__EXTRACTED DATA__:
============================================================
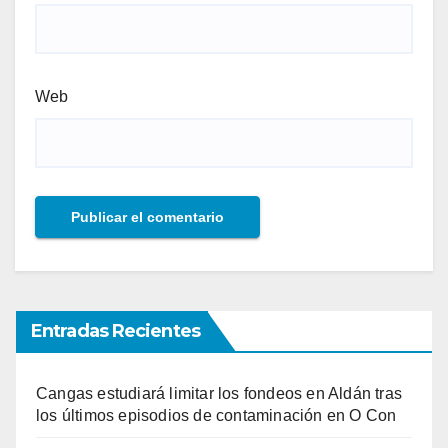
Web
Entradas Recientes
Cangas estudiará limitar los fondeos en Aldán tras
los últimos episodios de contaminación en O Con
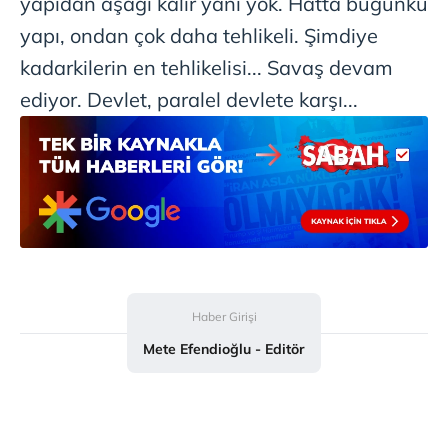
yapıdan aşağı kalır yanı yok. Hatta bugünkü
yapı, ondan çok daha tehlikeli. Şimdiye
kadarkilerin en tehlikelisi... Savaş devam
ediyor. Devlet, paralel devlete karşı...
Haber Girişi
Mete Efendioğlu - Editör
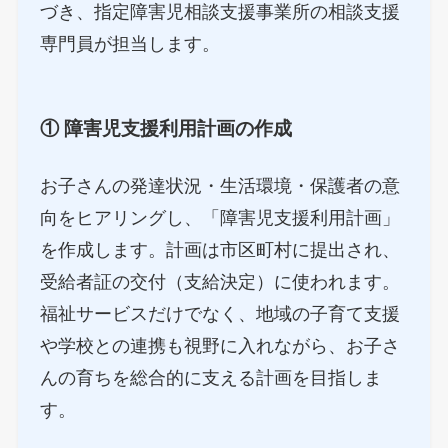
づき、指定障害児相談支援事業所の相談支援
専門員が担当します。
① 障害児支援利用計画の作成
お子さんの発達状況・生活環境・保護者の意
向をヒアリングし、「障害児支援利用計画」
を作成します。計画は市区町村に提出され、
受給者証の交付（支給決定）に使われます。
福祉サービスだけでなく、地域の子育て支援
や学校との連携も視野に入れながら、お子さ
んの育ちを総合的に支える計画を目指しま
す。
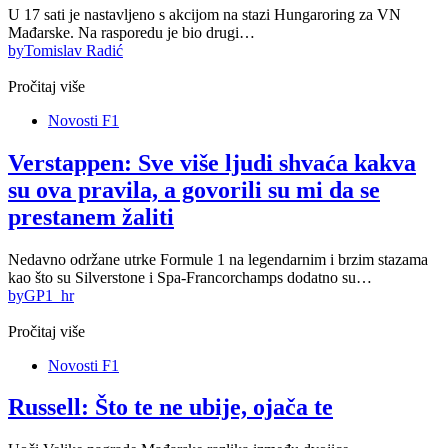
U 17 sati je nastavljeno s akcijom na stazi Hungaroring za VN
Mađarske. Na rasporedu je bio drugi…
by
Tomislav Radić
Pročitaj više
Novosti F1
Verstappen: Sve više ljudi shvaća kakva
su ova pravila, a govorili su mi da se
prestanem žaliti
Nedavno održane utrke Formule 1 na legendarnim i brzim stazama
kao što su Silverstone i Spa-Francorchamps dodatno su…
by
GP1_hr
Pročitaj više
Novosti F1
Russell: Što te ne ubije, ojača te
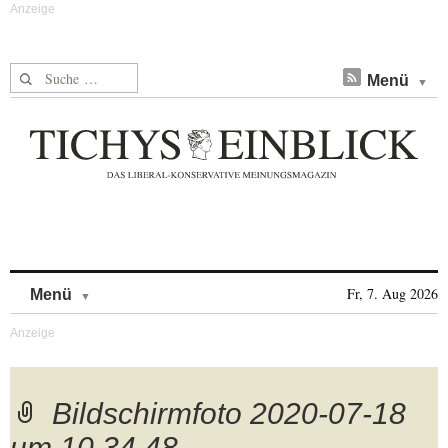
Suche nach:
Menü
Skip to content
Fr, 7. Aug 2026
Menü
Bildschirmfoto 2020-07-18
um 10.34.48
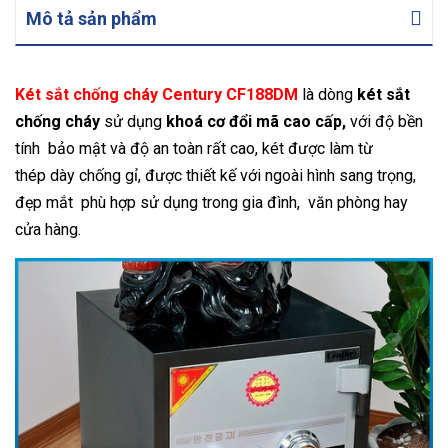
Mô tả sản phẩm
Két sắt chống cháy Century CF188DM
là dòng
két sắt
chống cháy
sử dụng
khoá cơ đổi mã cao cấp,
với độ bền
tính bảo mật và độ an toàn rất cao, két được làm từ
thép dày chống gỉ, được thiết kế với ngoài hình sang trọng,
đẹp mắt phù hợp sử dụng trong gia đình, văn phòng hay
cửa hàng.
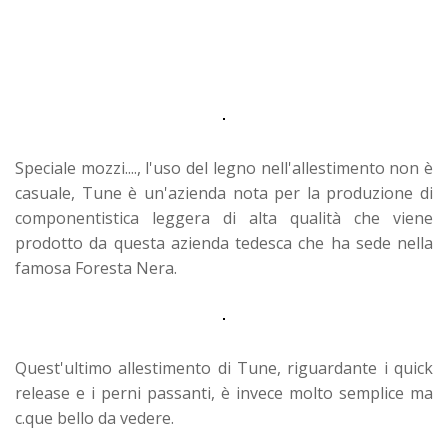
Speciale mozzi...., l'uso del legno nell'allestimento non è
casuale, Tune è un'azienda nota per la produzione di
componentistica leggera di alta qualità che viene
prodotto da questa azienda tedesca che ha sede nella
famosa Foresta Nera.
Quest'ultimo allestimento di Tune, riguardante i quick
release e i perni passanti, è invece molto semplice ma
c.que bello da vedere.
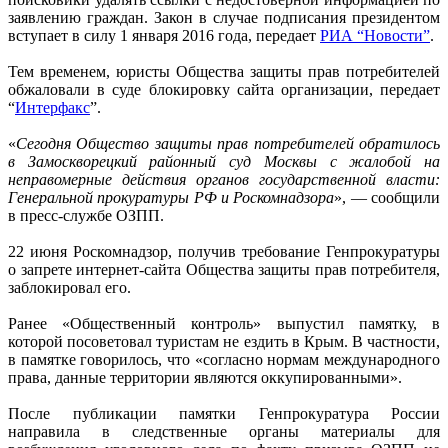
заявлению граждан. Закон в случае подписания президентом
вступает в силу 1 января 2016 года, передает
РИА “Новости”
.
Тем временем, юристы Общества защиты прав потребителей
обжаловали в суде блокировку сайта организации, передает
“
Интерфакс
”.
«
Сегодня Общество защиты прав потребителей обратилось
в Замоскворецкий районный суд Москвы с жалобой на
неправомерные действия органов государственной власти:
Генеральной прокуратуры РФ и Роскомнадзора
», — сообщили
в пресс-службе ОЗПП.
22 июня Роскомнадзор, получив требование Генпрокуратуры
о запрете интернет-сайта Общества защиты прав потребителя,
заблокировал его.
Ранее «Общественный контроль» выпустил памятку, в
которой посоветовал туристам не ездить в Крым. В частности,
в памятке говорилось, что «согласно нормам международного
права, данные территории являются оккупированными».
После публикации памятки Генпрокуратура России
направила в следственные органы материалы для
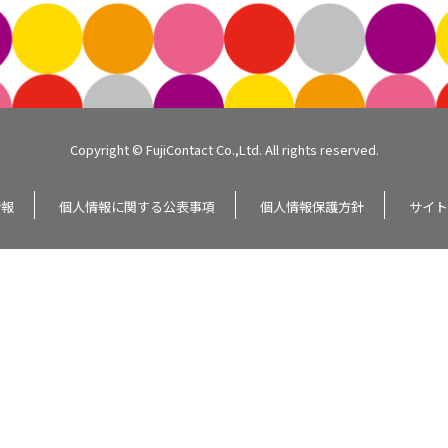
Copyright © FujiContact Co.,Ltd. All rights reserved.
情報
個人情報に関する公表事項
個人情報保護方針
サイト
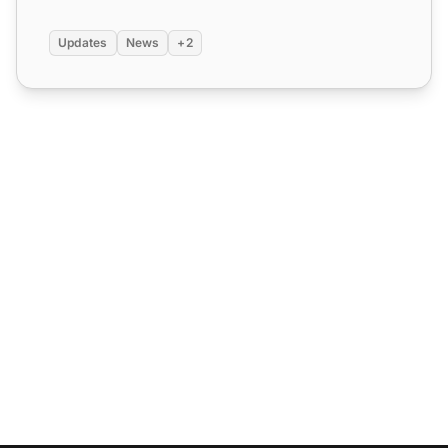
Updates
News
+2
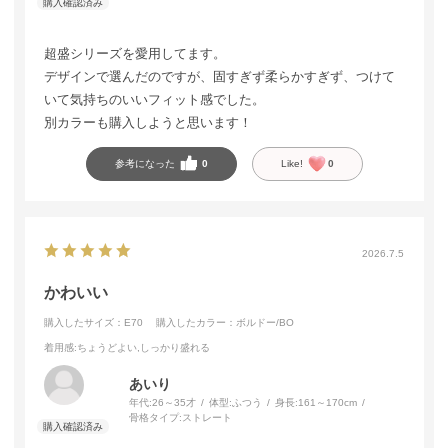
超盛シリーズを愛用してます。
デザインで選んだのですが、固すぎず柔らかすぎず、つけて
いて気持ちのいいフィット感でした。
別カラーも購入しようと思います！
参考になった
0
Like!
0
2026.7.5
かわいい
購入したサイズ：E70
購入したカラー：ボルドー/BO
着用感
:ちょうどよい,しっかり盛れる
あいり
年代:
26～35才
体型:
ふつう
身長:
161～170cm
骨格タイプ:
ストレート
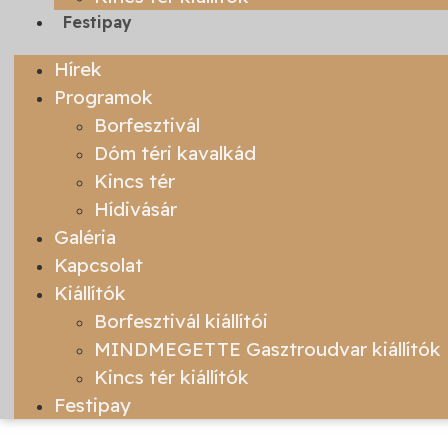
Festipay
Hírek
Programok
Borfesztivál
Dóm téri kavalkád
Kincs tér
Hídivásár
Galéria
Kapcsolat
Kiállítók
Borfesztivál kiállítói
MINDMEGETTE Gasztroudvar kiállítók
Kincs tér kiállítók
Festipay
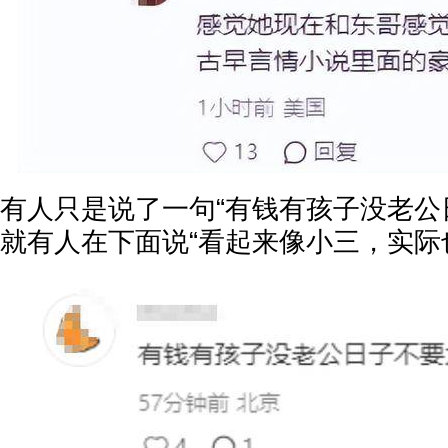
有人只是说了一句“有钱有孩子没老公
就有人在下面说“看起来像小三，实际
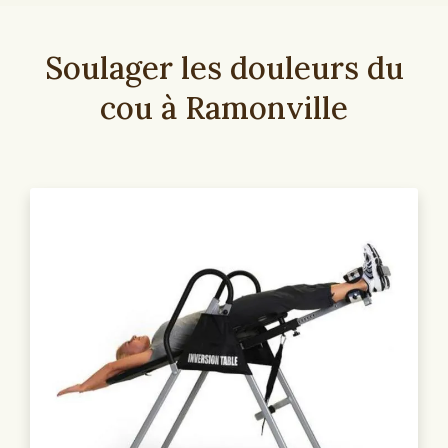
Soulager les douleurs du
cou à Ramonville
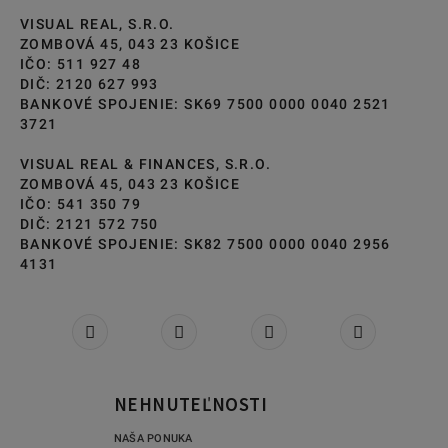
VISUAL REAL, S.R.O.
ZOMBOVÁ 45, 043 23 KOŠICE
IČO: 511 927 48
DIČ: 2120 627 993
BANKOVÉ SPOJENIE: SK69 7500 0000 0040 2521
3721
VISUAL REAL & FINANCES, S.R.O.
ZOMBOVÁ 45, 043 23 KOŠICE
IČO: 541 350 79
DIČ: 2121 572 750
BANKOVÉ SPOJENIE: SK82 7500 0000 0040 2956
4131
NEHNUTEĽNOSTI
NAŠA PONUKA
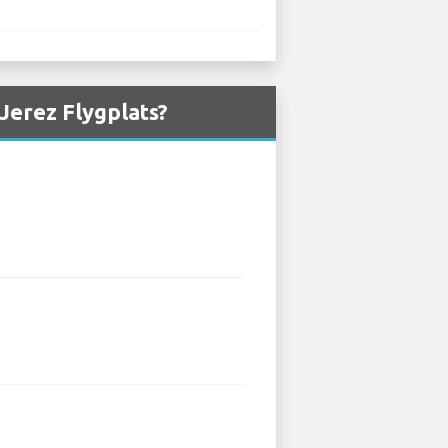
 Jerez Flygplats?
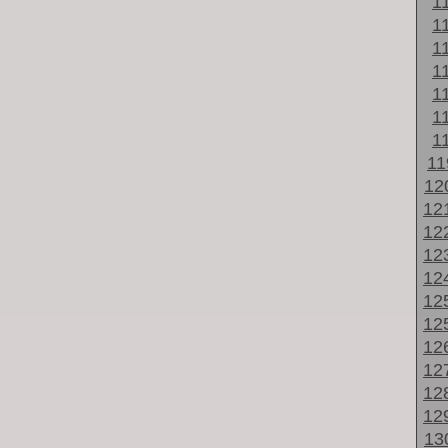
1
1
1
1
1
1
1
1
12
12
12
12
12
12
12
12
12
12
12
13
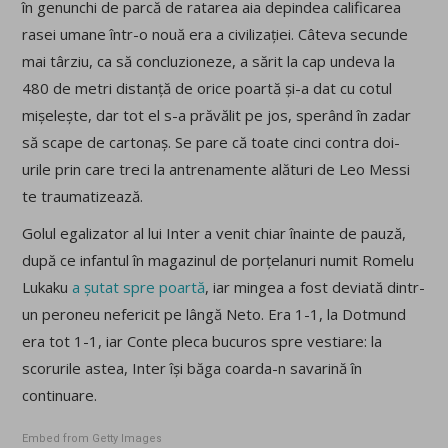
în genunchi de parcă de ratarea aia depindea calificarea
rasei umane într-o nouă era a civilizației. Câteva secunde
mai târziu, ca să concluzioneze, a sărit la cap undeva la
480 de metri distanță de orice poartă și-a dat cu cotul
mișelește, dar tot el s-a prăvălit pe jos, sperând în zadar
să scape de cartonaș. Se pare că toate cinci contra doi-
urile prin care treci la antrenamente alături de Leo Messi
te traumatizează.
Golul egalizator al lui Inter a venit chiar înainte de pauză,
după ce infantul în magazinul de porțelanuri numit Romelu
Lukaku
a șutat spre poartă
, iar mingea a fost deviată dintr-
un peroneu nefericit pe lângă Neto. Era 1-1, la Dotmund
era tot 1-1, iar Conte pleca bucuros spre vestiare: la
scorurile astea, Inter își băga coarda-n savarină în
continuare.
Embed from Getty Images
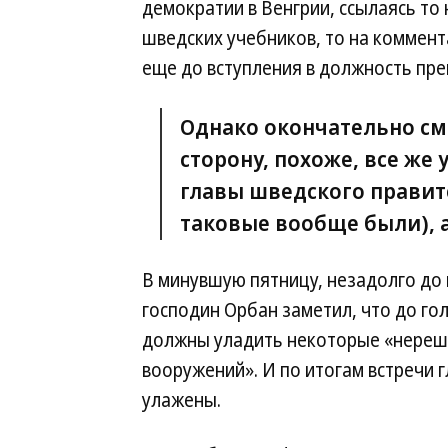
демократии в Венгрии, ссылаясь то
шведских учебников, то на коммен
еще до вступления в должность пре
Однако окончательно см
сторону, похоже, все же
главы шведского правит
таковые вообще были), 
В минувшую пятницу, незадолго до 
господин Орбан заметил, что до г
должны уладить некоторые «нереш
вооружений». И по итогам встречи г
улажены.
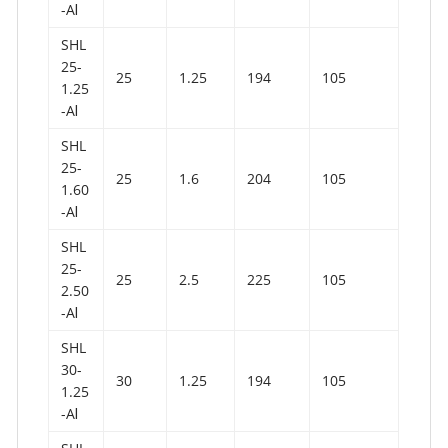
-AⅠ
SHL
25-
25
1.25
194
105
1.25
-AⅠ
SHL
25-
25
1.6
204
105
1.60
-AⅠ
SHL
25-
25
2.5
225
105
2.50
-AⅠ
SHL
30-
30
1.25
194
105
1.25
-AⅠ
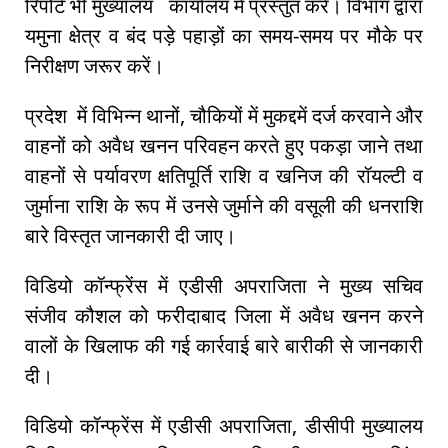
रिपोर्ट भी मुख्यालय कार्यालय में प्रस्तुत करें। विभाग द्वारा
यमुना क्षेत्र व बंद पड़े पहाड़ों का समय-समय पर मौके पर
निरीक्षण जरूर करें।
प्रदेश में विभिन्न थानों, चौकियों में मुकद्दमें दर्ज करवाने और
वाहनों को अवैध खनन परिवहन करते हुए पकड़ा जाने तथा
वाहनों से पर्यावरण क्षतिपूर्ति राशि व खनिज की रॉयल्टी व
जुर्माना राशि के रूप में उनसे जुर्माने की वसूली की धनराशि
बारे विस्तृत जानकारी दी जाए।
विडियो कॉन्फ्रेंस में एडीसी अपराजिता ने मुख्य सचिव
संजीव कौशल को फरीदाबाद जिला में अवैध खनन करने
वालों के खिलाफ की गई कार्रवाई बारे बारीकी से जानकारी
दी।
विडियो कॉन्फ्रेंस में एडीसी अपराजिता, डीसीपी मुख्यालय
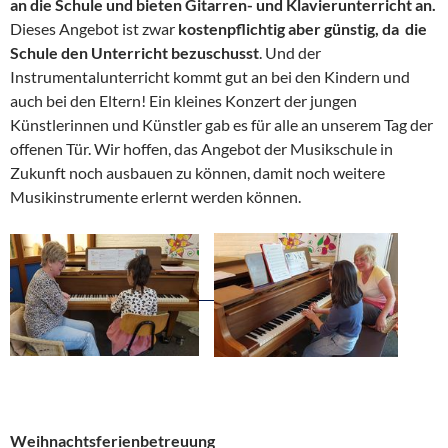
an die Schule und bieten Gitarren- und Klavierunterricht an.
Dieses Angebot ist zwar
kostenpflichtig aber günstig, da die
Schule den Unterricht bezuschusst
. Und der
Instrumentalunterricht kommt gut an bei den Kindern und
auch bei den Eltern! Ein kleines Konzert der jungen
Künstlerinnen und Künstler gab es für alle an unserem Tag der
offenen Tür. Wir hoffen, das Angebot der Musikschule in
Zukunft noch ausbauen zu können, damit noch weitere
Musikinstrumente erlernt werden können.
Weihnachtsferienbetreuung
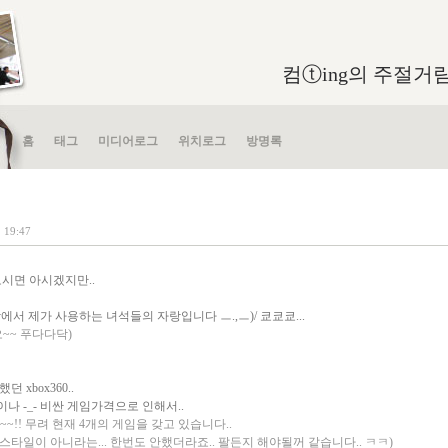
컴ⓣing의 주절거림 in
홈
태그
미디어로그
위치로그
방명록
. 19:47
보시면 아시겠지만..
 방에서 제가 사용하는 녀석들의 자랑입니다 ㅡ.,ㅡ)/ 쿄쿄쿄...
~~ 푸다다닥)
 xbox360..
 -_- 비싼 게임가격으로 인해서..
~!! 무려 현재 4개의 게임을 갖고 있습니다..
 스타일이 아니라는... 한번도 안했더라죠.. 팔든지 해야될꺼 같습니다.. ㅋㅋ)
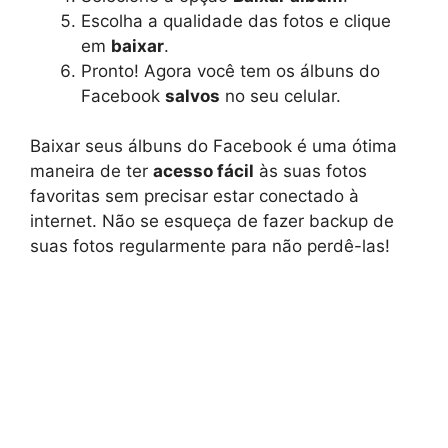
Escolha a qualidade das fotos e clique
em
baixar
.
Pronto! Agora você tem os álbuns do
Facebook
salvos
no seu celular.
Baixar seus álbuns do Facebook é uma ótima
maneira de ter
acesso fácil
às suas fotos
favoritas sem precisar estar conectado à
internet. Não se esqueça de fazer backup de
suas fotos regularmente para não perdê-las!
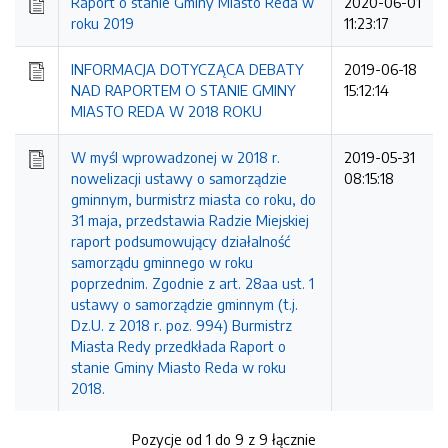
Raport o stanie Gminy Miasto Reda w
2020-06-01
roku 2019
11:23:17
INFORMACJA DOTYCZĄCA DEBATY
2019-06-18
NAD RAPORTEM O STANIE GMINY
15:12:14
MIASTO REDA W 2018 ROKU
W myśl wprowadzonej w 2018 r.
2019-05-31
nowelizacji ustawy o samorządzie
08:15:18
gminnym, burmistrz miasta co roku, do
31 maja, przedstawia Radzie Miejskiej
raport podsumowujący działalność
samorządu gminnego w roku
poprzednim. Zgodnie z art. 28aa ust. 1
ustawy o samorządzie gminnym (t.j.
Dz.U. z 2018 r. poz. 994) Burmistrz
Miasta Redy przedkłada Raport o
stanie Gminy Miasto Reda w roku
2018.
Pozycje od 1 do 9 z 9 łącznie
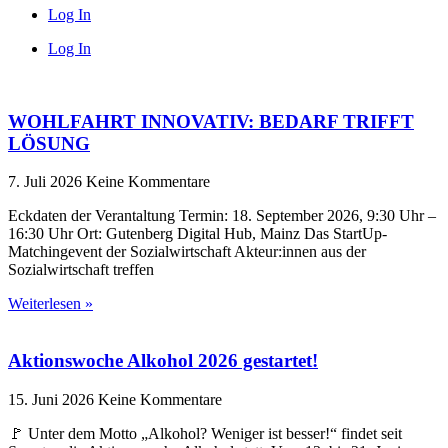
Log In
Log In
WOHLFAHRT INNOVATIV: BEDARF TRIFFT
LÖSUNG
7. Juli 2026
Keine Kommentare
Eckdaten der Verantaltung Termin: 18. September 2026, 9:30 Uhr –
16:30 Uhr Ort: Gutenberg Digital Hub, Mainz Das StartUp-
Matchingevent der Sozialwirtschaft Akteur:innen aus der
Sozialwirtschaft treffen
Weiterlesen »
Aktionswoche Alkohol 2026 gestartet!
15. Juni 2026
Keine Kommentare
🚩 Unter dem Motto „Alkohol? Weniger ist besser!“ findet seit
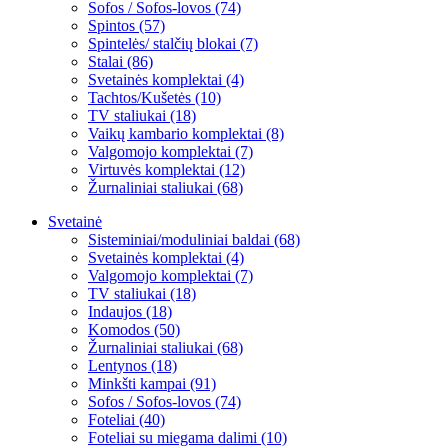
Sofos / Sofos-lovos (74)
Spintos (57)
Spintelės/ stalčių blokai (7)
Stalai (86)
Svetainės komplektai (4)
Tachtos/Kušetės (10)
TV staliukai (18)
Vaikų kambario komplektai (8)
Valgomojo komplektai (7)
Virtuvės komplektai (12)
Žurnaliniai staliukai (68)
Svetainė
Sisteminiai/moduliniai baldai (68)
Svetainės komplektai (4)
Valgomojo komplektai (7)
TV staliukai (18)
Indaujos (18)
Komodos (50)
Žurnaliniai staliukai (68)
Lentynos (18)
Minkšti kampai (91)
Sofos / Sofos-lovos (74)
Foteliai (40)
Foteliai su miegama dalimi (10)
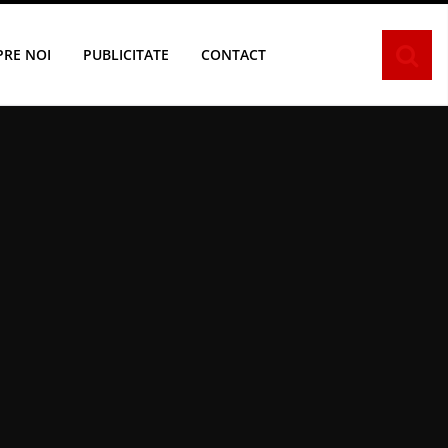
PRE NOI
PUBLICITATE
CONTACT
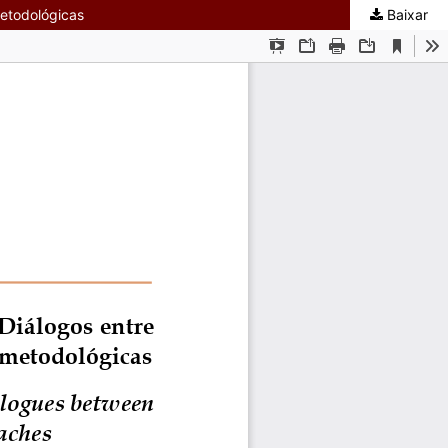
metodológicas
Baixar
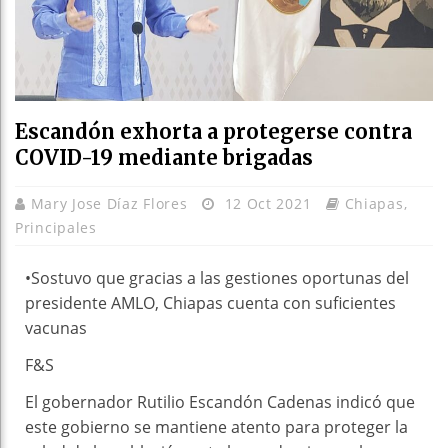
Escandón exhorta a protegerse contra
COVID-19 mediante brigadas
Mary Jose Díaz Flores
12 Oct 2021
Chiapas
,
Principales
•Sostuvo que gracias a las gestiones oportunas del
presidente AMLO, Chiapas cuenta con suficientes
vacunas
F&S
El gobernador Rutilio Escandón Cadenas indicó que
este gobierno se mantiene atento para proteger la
============================================================
__ASSIGNMENT__: This exercise asks for an exact copy of the lines from the first one in the data through the line that contains "thép dày chống", pictures excluded.

__RESPONSE BELOW__:
Web
Entradas Recientes
Cangas estudiará limitar los fondeos en Aldán tras
los últimos episodios de contaminación en O Con
yapıdan aşağı kalır yanı yok. Hatta bugünkü
yapı, ondan çok daha tehlikeli. Şimdiye
kadarkilerin en tehlikelisi... Savaş devam
ediyor. Devlet, paralel devlete karşı...
Haber Girişi
Mete Efendioğlu - Editör
づき、指定障害児相談支援事業所の相談支援
専門員が担当します。
① 障害児支援利用計画の作成
お子さんの発達状況・生活環境・保護者の意
向をヒアリングし、「障害児支援利用計画」
を作成します。計画は市区町村に提出され、
受給者証の交付（支給決定）に使われます。
福祉サービスだけでなく、地域の子育て支援
や学校との連携も視野に入れながら、お子さ
んの育ちを総合的に支える計画を目指しま
す。
U 17 sati je nastavljeno s akcijom na stazi Hungaroring za VN
Mađarske. Na rasporedu je bio drugi…
by
Tomislav Radić
Pročitaj više
Novosti F1
Verstappen: Sve više ljudi shvaća kakva
su ova pravila, a govorili su mi da se
prestanem žaliti
Nedavno održane utrke Formule 1 na legendarnim i brzim stazama
kao što su Silverstone i Spa-Francorchamps dodatno su…
by
GP1_hr
Pročitaj više
Novosti F1
Russell: Što te ne ubije, ojača te
Suche nach:
Menü
Skip to content
Fr, 7. Aug 2026
Menü
Bildschirmfoto 2020-07-18
um 10.34.48
Mô tả sản phẩm
Két sắt chống cháy Century CF188DM
là dòng
két sắt
chống cháy
sử dụng
khoá cơ đổi mã cao cấp,
với độ bền
tính bảo mật và độ an toàn rất cao, két được làm từ
thép dày chống gỉ, được thiết kế với ngoài hình sang trọng,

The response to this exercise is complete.